Why __device__ memory is faster than gloabl memory allocate by cudaMalloc?


In this documents device says the device memory is store in gloabl memory, but I found on TX2, after running the same gloabl function with global memory or device memory, the time of executing the function is diffrent when I use diffrent memory. the global memory is 5-8 time slower than the device memory.

Why they have so much diffrences?

A brief check tells me that TX2 is based on Pascal architecture.

Looking at: Pascal Tuning Guide :: CUDA Toolkit Documentation

the following could explain the behaviour you’re seeing:

“…Pascal caches thread-local memory in the L1 cache.” and

“…GP104 follows Kepler and Maxwell in caching global loads in L2 only, unless using the LDG read-only data cache mechanism introduced in Kepler.”

1 Like

Thank you very much.
Does this mean that diffrent architecture may have diffrent behaviour with the same code?

Quite possibly, but that very much depends on a case by case basis.
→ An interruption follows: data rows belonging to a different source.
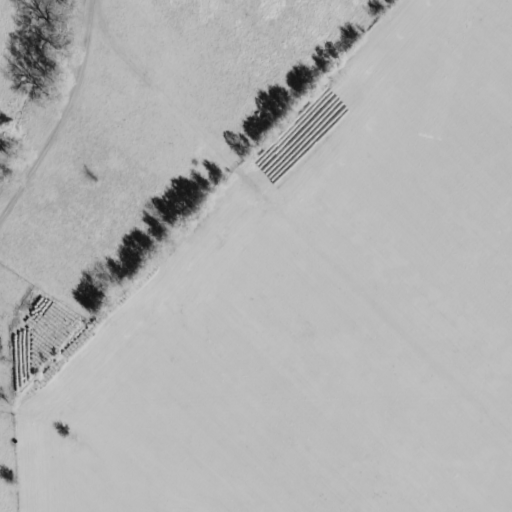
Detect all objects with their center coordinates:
road: (56, 108)
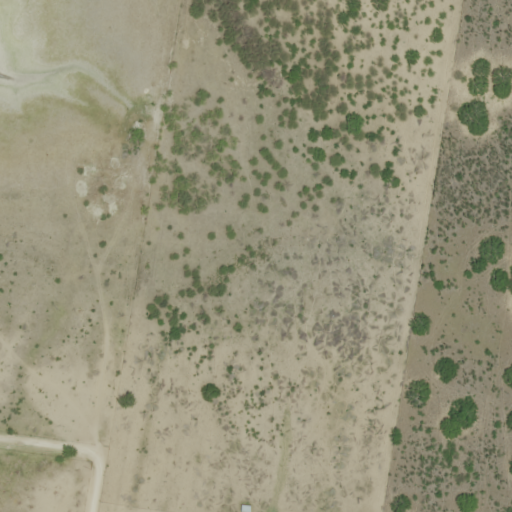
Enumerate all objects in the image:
road: (134, 256)
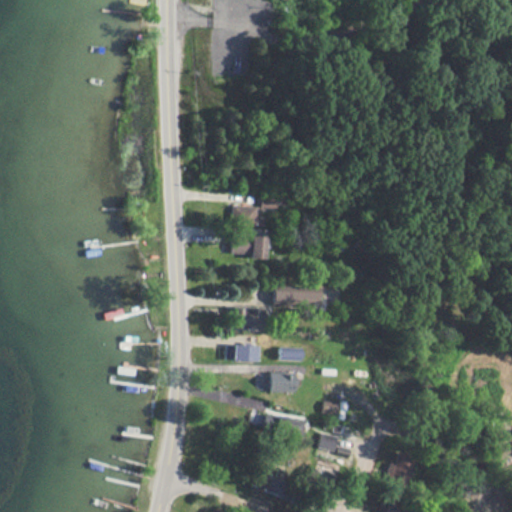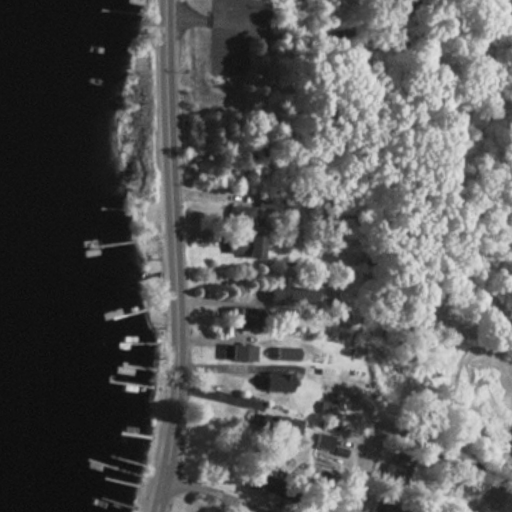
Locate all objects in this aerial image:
building: (265, 201)
building: (243, 216)
building: (244, 216)
road: (173, 238)
building: (245, 245)
building: (243, 246)
building: (293, 296)
building: (241, 318)
building: (246, 318)
building: (239, 353)
building: (242, 353)
building: (278, 382)
building: (327, 407)
building: (325, 441)
building: (398, 470)
road: (354, 475)
building: (273, 487)
road: (162, 493)
road: (218, 493)
building: (389, 506)
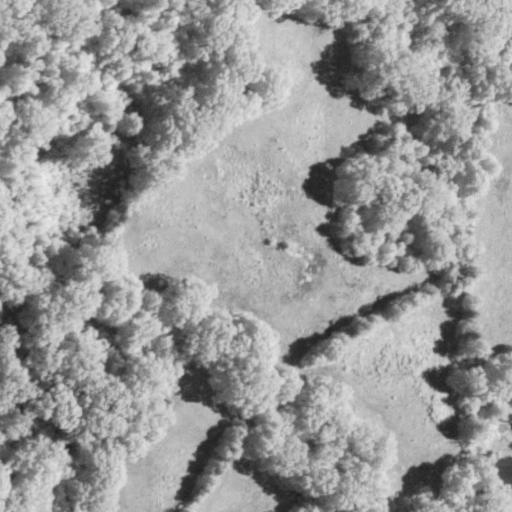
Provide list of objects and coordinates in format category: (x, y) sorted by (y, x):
building: (499, 472)
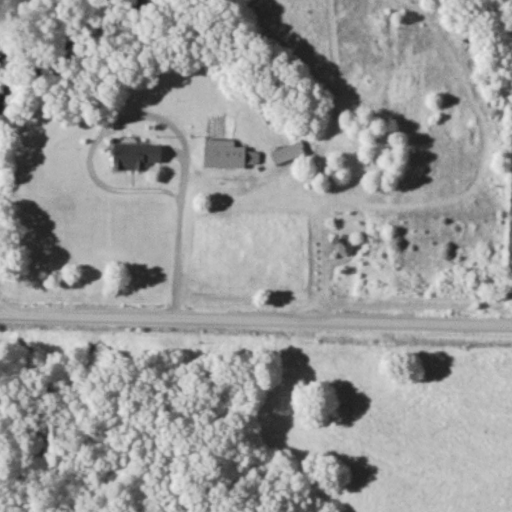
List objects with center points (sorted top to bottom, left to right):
river: (91, 48)
road: (128, 115)
building: (285, 152)
building: (224, 154)
building: (132, 155)
road: (180, 253)
road: (256, 317)
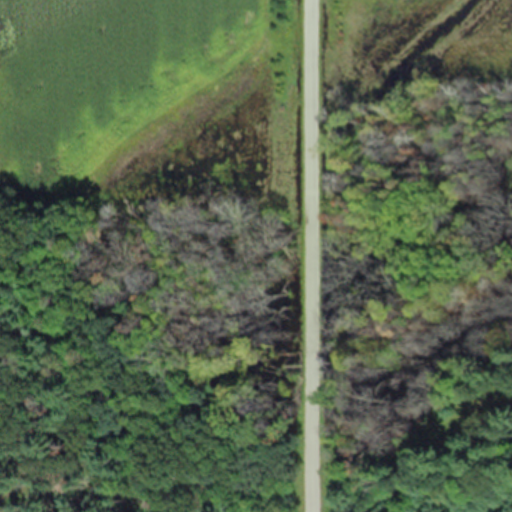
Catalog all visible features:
road: (312, 256)
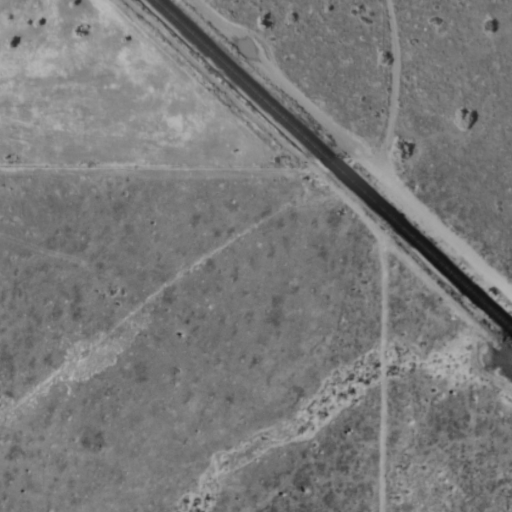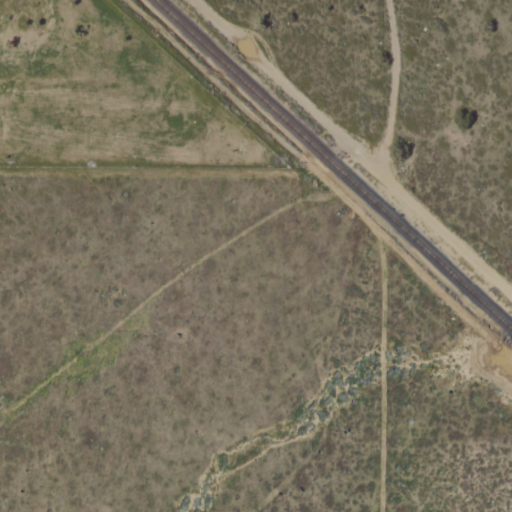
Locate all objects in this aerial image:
road: (393, 86)
road: (351, 147)
railway: (334, 163)
road: (383, 374)
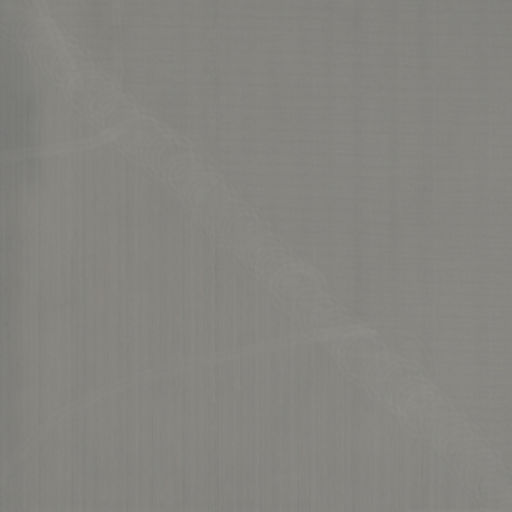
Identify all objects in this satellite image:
crop: (256, 256)
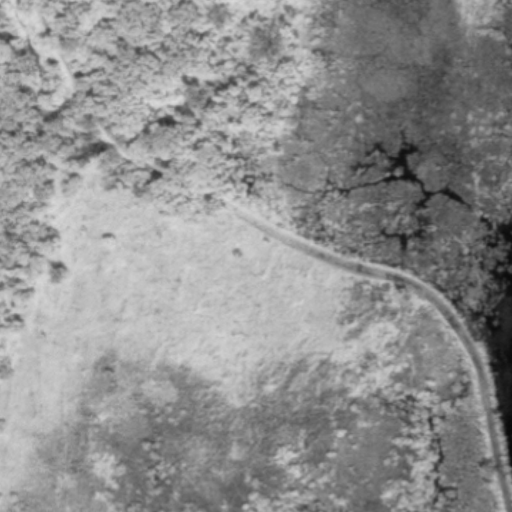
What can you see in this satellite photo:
road: (300, 244)
park: (256, 256)
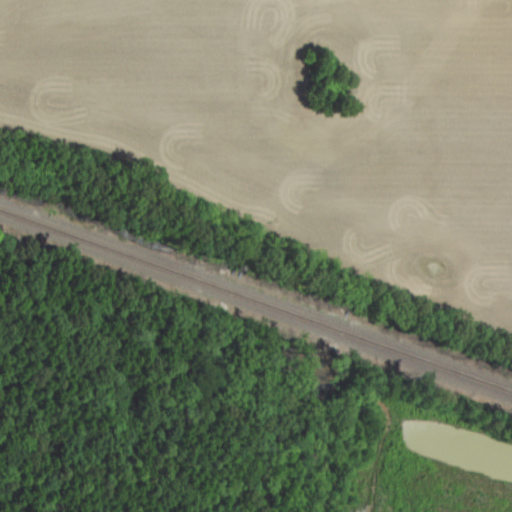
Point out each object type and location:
railway: (256, 298)
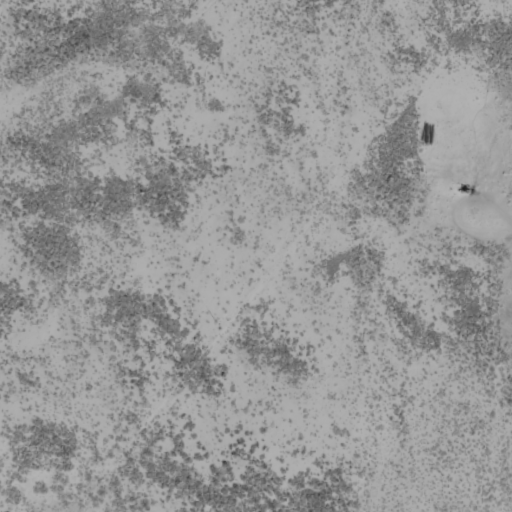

It broadly looks like the above caching behaviour has continued through to the current Ampere generation, so its quite unlikely that you’ll see performance degrading.

If you check out the “Tuning Guides” for them, you can see further improvements in cache size, latency and “tweakables”, as things have progressed and if behaviour changed materially enough, you can conditionally cater to this in your code.

1 Like